Assigned task: Please rewrite everything from the line containing "Al hacer clic" down to the line containing "aus der Erde schoss und", replacing "mensajes" with "avisos" and changing nothing else. Leave the pictures out of your answer.

Excerpted records:
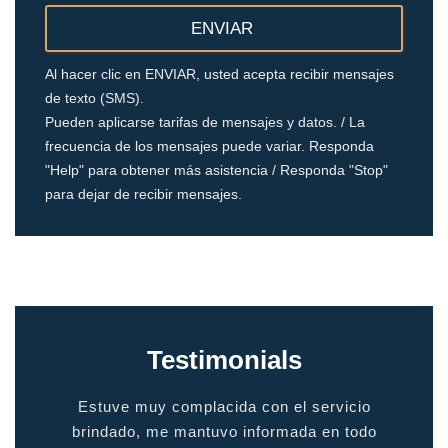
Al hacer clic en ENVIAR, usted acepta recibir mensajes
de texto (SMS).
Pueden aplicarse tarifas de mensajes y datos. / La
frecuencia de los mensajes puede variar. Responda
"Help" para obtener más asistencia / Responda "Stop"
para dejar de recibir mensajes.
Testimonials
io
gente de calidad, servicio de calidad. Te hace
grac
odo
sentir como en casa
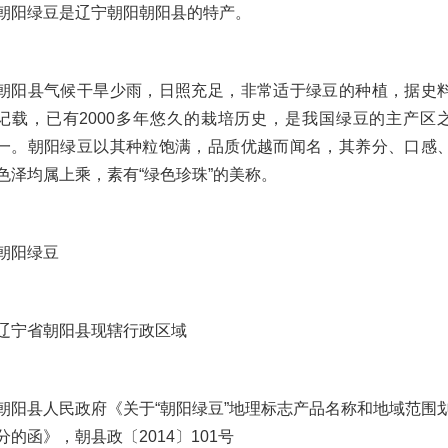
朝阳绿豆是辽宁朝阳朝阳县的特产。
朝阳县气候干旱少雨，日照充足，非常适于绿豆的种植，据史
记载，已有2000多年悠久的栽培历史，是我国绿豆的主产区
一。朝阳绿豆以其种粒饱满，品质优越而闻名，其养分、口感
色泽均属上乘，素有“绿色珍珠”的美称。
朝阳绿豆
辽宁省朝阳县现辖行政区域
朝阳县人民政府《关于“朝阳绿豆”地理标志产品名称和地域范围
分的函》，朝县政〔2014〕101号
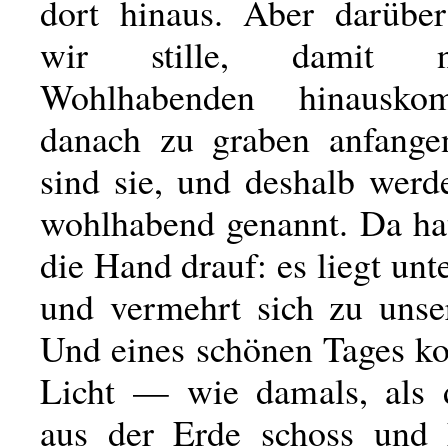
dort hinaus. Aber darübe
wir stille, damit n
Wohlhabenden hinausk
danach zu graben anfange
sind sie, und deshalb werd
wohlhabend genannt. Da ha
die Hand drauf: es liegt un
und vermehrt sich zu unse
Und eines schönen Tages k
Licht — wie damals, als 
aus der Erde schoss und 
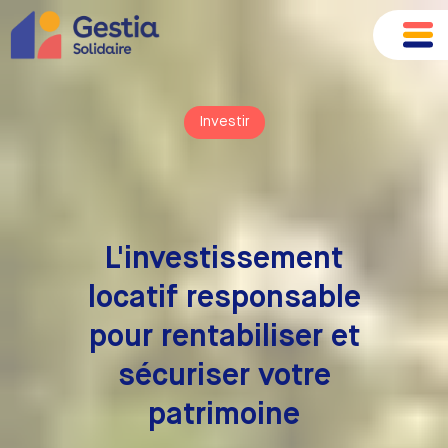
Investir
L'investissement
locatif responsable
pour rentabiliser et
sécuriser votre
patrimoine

--

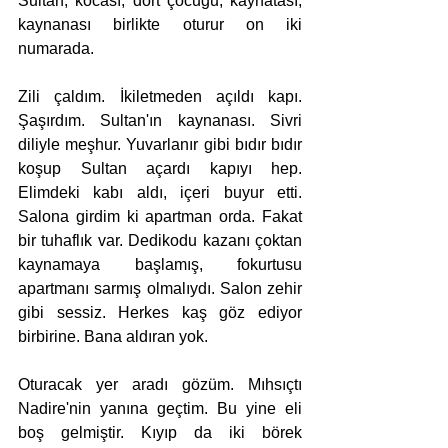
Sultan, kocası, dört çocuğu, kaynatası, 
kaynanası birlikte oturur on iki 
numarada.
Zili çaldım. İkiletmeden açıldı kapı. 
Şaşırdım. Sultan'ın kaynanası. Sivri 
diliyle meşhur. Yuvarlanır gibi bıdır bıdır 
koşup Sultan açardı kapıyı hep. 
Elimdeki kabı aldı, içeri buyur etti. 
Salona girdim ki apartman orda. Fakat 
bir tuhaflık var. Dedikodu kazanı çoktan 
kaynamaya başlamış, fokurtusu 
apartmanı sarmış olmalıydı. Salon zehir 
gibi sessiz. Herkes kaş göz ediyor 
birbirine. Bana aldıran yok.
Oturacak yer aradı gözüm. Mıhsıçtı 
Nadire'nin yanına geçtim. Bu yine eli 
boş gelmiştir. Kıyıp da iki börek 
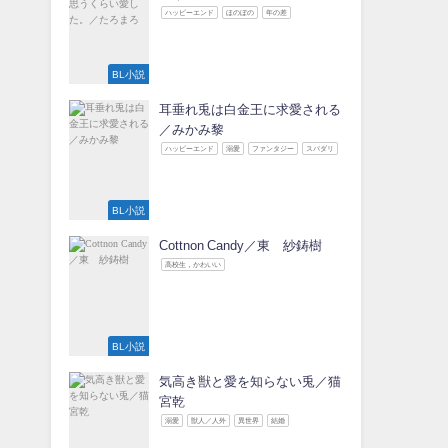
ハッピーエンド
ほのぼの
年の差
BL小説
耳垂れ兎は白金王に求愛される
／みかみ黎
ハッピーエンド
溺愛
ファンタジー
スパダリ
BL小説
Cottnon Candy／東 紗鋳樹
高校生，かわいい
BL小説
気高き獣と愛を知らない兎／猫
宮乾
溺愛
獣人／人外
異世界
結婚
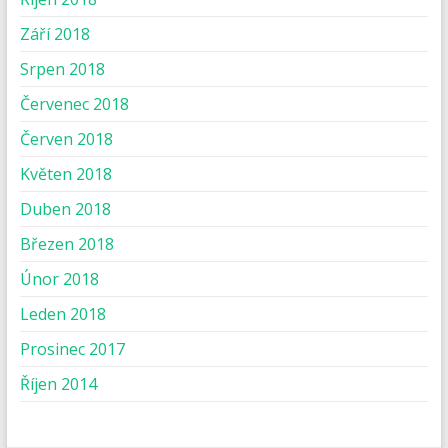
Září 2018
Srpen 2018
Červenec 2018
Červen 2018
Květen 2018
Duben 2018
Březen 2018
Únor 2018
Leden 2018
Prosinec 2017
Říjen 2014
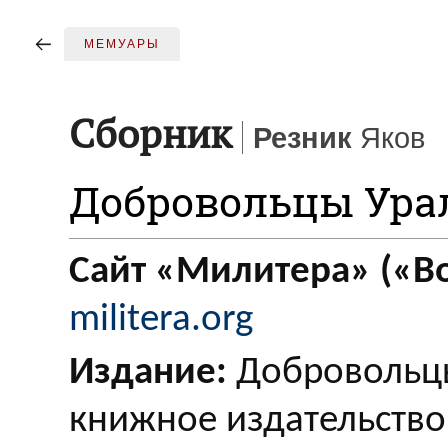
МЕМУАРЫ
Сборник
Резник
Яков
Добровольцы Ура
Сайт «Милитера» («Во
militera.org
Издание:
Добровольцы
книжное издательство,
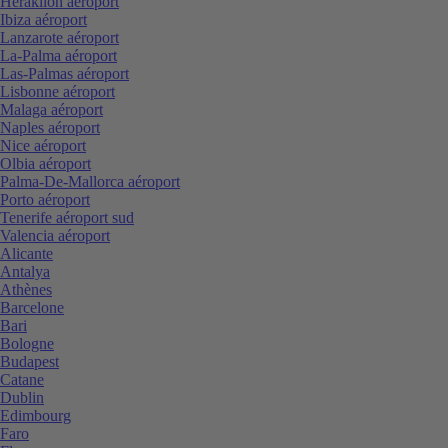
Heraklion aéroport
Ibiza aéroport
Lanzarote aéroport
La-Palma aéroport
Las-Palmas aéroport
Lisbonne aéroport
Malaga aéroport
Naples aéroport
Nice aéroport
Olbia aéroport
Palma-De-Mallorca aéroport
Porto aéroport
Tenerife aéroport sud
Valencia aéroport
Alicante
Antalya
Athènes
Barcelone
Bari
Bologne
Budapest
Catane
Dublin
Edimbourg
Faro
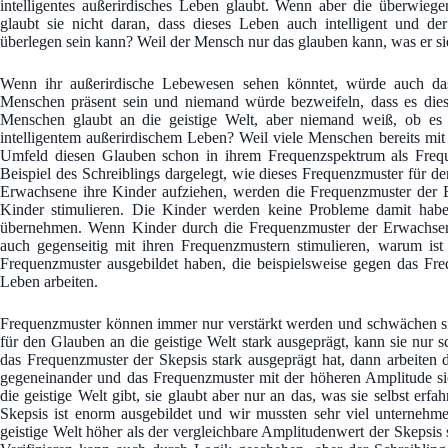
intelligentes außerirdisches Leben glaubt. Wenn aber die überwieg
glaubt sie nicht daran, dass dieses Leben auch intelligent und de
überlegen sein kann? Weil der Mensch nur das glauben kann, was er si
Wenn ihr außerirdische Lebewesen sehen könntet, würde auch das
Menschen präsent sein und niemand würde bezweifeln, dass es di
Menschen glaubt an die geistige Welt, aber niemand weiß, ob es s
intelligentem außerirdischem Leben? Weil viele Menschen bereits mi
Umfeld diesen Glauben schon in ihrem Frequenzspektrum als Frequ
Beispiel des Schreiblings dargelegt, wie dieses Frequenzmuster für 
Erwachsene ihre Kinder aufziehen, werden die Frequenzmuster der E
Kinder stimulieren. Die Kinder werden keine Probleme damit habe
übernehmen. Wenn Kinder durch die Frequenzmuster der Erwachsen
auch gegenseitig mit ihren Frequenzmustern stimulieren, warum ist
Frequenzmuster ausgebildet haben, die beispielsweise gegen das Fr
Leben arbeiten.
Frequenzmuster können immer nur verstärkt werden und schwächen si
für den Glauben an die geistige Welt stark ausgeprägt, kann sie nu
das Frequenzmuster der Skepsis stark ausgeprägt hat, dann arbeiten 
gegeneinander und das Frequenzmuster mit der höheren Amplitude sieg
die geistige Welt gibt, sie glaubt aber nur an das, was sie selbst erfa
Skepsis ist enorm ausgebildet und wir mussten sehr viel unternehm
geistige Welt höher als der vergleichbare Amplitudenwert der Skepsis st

Expected output:
Al hacer clic en ENVIAR, usted acepta recibir avisos
de texto (SMS).
Pueden aplicarse tarifas de avisos y datos. / La
frecuencia de los avisos puede variar. Responda
"Help" para obtener más asistencia / Responda "Stop"
para dejar de recibir avisos.
Testimonials
io
gente de calidad, servicio de calidad. Te hace
grac
odo
sentir como en casa
朝阳绿豆是辽宁朝阳朝阳县的特产。
朝阳县气候干旱少雨，日照充足，非常适于绿豆的种植，据史
记载，已有2000多年悠久的栽培历史，是我国绿豆的主产区
一。朝阳绿豆以其种粒饱满，品质优越而闻名，其养分、口感
色泽均属上乘，素有“绿色珍珠”的美称。
朝阳绿豆
辽宁省朝阳县现辖行政区域
朝阳县人民政府《关于“朝阳绿豆”地理标志产品名称和地域范围
分的函》，朝县政〔2014〕101号
dort hinaus. Aber darübe
wir stille, damit n
Wohlhabenden hinausk
danach zu graben anfange
sind sie, und deshalb werd
wohlhabend genannt. Da ha
die Hand drauf: es liegt un
und vermehrt sich zu unse
Und eines schönen Tages k
Licht — wie damals, als 
aus der Erde schoss und 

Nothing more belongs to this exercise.